Thursday, November 12, 2009

Once a cheater, always a cheater.....

If there’s one thing I hate ( and belive me, there are actually many, many things I hate, it’s when someone creates a quip or a saying that isn’t really true but gains popularity because of it’s punch or cuteness. Like “let sleeping dogs lie” Why do you have to let a sleeping dog lie? What if it’s sleeping in the street? Supposedly you are not supposed to wake alseeping dog because it might bite you but dogs are cute when they are waking up not vicious unless it’s like some rabid animal to begin with and then why are you around it anyways?

Or what about the saying “There’s plenty of fish in the sea?” So does make me some kind of ocean predator? I should dump my so-so boyfriend because there are plenty of other fish in the sea? Well what if I don’t want a guppy or a minnow? What if I have like a west coast salmon and I want to know what other salmon are in the ocean? If the news and state of the environment are telling us anything it’s that there are not that many salmon in the sea. Stick with your slightly dwarfed salmon or risk having to settle for a tadpole as your date for the next 10 Saturday nights!

I could go on and on about this. Don’t even get me started on the phrase “at the drop of a hat?” You might as well say whenever mood strikes you. Nobody really wears hats and if they drop it they are certianly in no hurry to pick it up off the ground and put it back on their head. Floors are dirty! Hats are where our hair is… See, where I’m going with this?

But the whole reason I thought to write this rant, was because I herad the phrase “once a cheater, always a cheater”, on the radio. I thought arcaic thoughts like that went out with “the woman belongs in the kitchen.” Saying something like once a cheater always a cheater assumes that people never evolve and never learn anything from their previous relationships. That’s saying every partner is essentially the same person and you are basically re-acting every relationship with someone else over and over again.

The truth is some relationships are bad. Some relationships are good. Sometimes you or your partner do something stupid or mean or inconsiderate. And sometimes you don’t. You shouldn’t be branded with a Scarlet letter just because once you cheated on your ex when you were trying to dump him but didn’t have the guts. You shouldn’t be branded as a cheater because you met someone amazing when you happened to be dating someone not so amazing.

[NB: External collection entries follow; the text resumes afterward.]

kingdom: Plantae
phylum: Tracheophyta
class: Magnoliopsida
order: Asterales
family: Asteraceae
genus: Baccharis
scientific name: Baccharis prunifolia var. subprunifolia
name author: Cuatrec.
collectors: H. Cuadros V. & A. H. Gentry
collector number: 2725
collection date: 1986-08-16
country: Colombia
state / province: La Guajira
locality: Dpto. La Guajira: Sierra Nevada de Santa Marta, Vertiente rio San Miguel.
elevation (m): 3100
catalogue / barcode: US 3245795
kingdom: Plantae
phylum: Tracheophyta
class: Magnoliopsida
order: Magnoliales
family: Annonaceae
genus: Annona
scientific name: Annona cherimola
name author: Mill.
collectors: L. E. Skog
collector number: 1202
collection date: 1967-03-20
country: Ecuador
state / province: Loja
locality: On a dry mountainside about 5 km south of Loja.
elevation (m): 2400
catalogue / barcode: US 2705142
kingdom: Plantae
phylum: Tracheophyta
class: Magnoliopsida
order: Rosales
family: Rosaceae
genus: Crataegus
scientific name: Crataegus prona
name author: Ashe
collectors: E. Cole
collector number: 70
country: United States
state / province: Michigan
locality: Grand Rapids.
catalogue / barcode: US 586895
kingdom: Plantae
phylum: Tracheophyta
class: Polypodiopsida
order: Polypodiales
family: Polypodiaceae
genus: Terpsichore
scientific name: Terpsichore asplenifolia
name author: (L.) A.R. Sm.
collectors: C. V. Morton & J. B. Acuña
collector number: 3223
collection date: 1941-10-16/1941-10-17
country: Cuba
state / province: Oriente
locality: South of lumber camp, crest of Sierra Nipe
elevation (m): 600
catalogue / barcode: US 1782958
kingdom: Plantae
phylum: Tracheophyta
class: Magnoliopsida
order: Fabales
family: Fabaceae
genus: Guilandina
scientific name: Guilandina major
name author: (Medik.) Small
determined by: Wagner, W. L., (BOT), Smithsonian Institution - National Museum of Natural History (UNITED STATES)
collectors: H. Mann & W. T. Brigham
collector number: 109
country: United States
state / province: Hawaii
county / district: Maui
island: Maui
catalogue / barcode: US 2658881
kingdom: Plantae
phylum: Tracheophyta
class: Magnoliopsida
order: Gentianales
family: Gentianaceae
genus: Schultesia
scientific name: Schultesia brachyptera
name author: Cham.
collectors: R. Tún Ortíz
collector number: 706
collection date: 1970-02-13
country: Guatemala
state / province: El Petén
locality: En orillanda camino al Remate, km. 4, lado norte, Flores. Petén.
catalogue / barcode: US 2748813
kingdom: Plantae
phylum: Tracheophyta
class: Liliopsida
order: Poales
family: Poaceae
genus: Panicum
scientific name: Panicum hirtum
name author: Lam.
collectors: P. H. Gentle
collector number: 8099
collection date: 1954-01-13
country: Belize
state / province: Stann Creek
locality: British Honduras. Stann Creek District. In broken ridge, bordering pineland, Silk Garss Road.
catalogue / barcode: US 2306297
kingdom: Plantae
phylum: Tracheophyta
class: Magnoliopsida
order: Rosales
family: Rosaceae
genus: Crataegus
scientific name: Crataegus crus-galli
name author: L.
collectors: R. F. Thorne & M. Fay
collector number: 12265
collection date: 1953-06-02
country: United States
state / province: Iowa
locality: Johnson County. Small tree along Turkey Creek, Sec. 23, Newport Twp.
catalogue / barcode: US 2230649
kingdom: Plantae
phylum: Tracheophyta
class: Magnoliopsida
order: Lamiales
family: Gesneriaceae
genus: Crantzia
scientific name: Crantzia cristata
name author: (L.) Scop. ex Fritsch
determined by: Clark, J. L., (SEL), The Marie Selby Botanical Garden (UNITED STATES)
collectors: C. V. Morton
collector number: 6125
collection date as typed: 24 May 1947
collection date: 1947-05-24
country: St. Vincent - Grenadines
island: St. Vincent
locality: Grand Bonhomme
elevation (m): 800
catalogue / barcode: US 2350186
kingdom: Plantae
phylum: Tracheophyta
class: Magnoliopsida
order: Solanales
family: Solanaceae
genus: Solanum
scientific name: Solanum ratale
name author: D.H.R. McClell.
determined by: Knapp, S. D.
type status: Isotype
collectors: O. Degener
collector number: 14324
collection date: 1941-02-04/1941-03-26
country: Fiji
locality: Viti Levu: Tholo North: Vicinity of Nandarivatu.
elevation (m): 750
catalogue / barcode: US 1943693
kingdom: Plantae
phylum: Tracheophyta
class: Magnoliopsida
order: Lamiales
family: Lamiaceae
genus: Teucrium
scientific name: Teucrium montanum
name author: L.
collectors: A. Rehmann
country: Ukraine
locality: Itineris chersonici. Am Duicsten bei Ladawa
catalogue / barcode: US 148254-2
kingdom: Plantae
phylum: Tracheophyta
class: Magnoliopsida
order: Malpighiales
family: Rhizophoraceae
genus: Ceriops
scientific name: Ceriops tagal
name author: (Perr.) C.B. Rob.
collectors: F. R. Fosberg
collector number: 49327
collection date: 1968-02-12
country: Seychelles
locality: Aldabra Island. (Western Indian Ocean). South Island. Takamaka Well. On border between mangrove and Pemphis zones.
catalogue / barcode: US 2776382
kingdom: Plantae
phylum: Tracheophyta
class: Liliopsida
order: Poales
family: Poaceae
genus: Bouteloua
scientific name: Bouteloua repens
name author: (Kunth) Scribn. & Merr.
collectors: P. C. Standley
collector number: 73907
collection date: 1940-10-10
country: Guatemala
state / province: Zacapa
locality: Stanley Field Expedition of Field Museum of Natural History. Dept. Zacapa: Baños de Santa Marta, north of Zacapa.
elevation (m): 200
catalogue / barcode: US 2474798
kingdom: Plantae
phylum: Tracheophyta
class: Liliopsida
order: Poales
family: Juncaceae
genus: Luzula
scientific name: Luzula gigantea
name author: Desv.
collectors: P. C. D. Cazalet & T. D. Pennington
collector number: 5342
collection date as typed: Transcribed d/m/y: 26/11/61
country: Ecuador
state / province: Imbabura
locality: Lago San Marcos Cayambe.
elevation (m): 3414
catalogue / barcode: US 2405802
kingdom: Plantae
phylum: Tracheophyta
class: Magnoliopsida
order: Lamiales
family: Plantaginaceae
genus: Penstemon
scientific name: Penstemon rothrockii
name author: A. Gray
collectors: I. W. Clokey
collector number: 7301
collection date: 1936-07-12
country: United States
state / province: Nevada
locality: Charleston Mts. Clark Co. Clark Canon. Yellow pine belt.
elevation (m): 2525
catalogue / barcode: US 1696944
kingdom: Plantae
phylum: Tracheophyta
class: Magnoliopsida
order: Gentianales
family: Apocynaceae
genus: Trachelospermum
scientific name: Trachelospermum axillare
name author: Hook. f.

Cheating sucks definietly. It’s cowardly and shady and ultimately dangerous for both you and your partner. But there’s ususally a reason behind cheating and comes from two people, not just one cheater who will always be a cheater.

What about the type of person who always gets cheated on my her/his partner? How come there’s no catchy saying for the pushover that lets her man two-time her all the time and pretends to live in oblivion? Once a doormat, always a doormat? Does that work here?

I’m not a cheater and I never have been and I don’t think I ever will be. I’ve definitely been cheated on. It sucks and hurts not only your morale and your self-esteem but also your ability to trust. But it’s something you get through. It’s something that defines a part of you and you bring into your future relationships whether you are the cheater or the cheatee.

I guess I just find it kind of condescending that people throw out these little single ladies catch phrases like once a cheater always a cheater or there’s plenty of fish in the sea or like whatever is the chic lit catch phrase du jour. It totally minimizes the intelligence of single people and what we can learn from relationships. Relationships are complicated and messy and can’t be understood through bumper sticker slogan or colloquiums. Life is all about relationships and if you could compartmentalize them into these weird slogans then life would be very dull and generic.

I prefer to see relationships as indefinable. Some are easy, sure; some are hard. But like snowflakes each one is different with jagged and smooth surfaces. Each one can melt away in second or grow into something more substantial.